• [JOB ITEM]:
Wherever a line in the data holds the word "Mean", pull that line out.

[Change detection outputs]
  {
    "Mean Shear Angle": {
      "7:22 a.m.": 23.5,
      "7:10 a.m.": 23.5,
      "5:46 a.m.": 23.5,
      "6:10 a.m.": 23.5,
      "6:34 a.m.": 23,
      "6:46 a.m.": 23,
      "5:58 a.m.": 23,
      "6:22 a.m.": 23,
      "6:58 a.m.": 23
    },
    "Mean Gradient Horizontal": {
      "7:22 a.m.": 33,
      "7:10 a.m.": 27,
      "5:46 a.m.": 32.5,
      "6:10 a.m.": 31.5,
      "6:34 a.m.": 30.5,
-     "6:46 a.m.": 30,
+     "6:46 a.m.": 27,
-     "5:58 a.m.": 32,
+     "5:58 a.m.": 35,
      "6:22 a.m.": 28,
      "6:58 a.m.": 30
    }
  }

• [REPLY]:
    "Mean Shear Angle": {
    "Mean Gradient Horizontal": {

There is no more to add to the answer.